───── THE DATA ─────

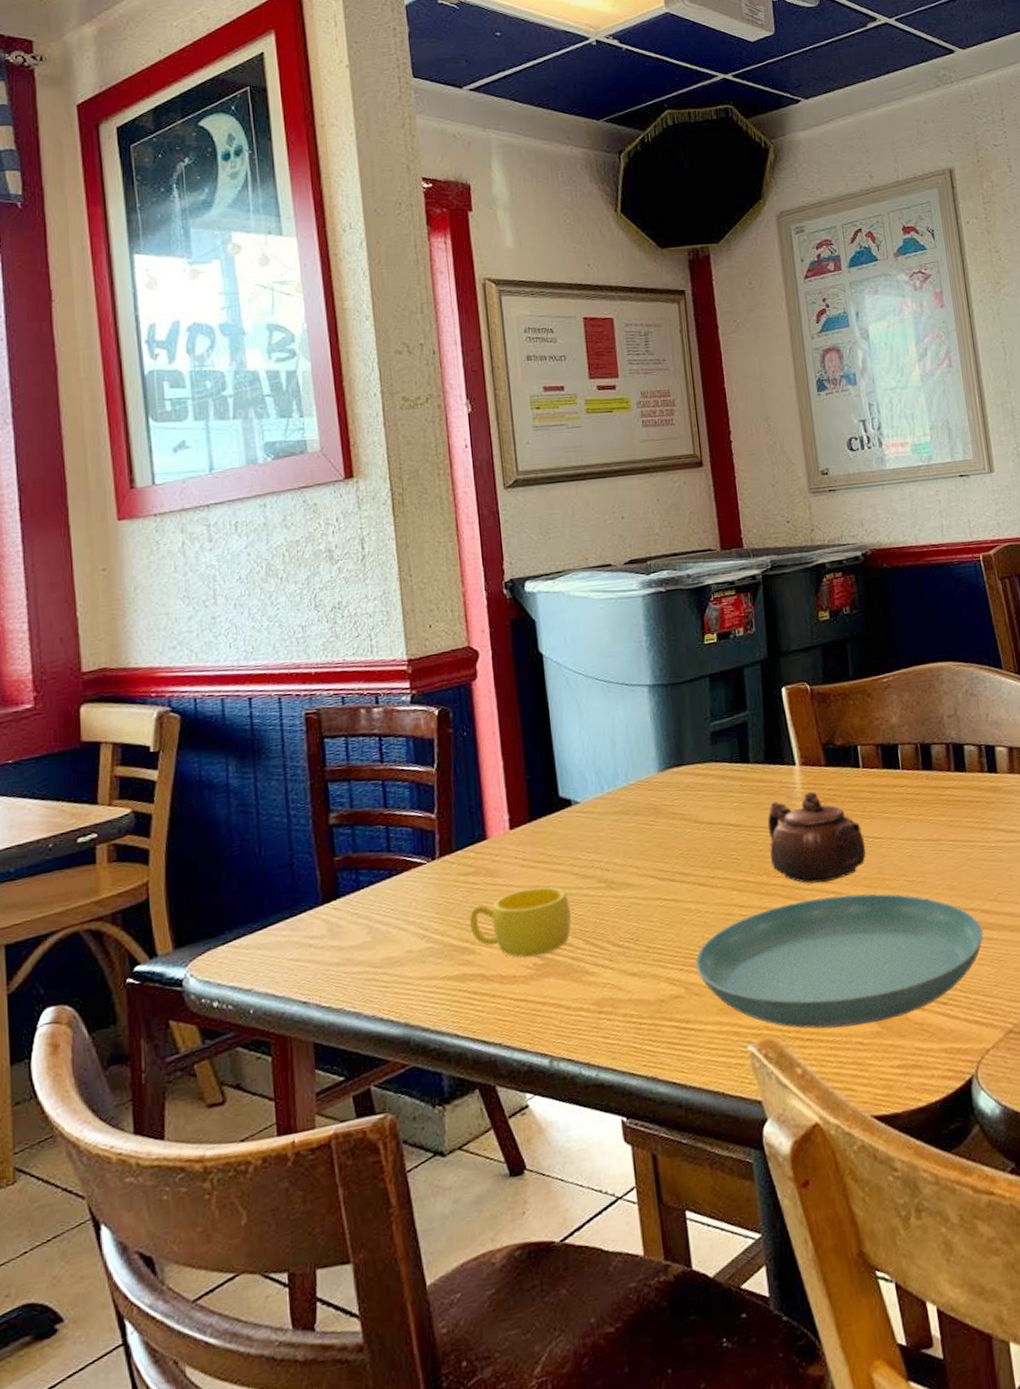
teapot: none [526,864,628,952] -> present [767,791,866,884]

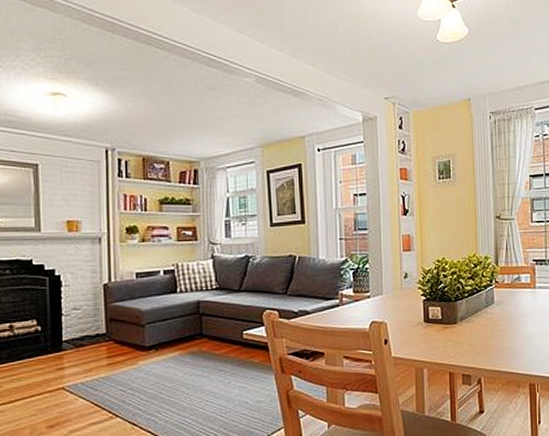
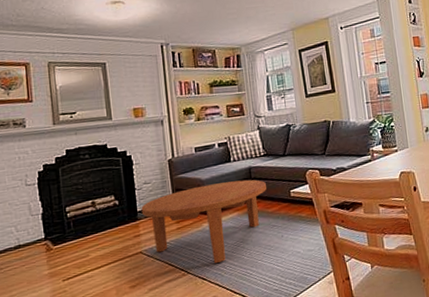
coffee table: none [67,315,216,409] -> present [141,179,266,264]

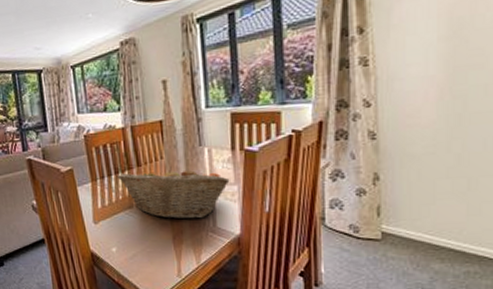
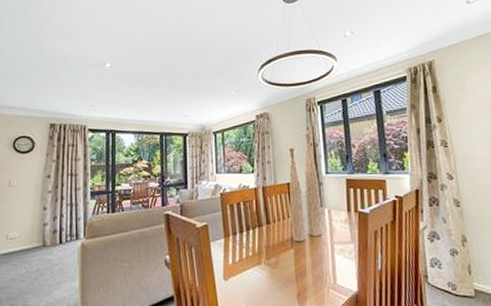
fruit basket: present [118,166,230,220] -> none [249,225,347,277]

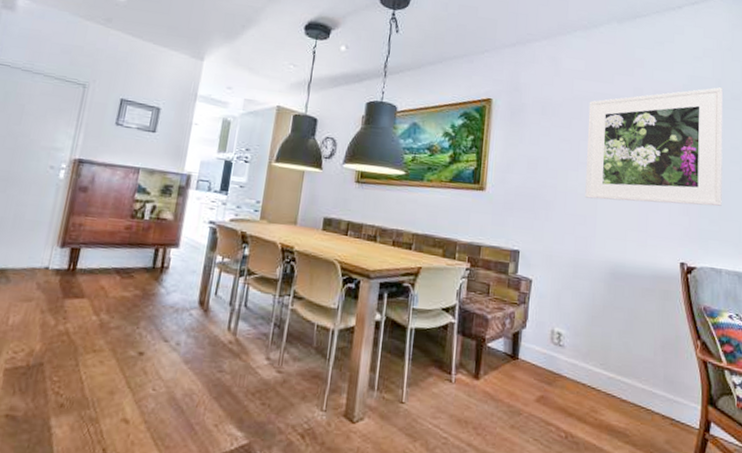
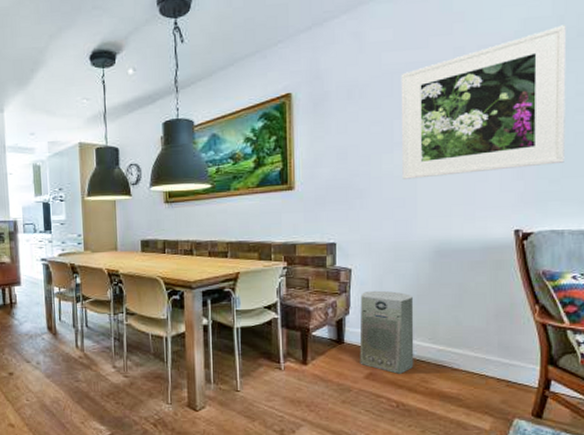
air purifier: none [532,305,588,400] -> present [359,290,414,374]

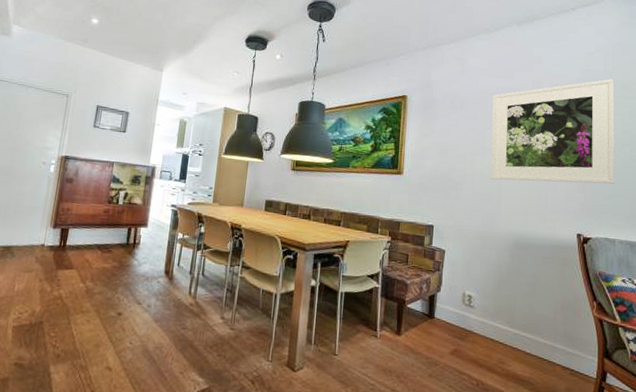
air purifier: present [359,290,414,374] -> none [447,271,495,353]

─────

Output all the records above exactly, but without their images.

● WRITTEN SOLUTION:
teapot: none [526,864,628,952] -> present [767,791,866,884]

coffee table: none [67,315,216,409] -> present [141,179,266,264]

fruit basket: present [118,166,230,220] -> none [249,225,347,277]

air purifier: none [532,305,588,400] -> present [359,290,414,374]

air purifier: present [359,290,414,374] -> none [447,271,495,353]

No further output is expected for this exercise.